━━━━━ EXERCISE DATA
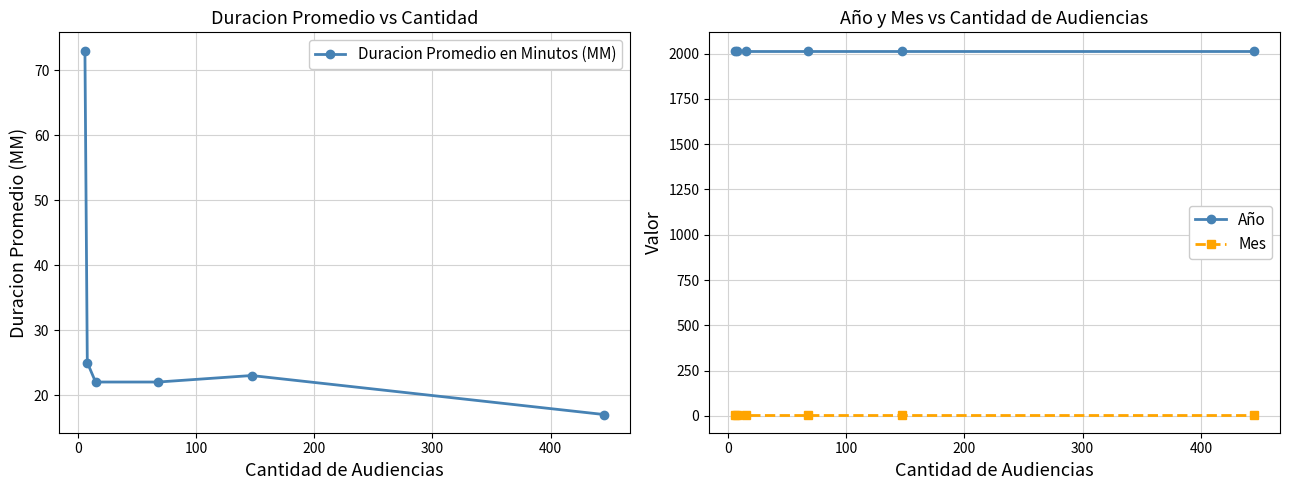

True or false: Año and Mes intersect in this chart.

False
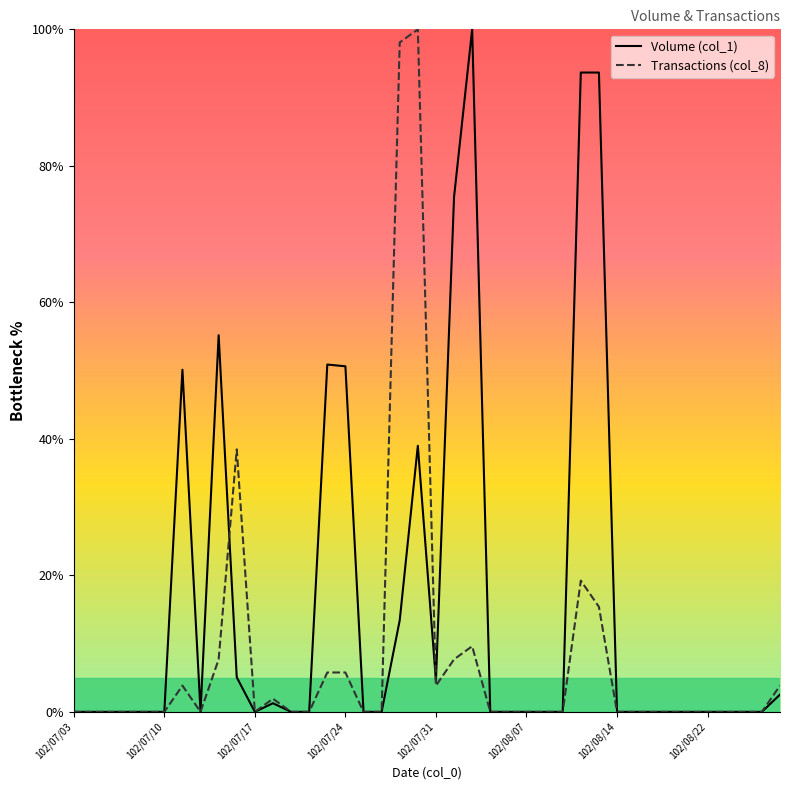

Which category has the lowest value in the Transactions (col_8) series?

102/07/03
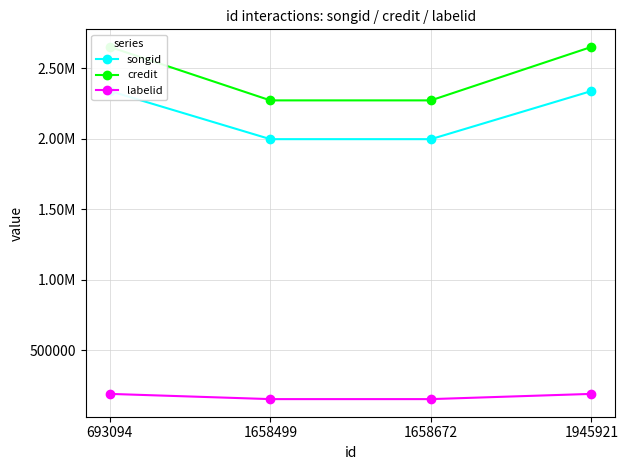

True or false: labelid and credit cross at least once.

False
━━━━━━━━━━
**GOAL OF THE EXERCISE**
Please count the lines of the records that contain the string "True" and reply with that number alone.

**RESPONSE FOR THIS EXERCISE**
2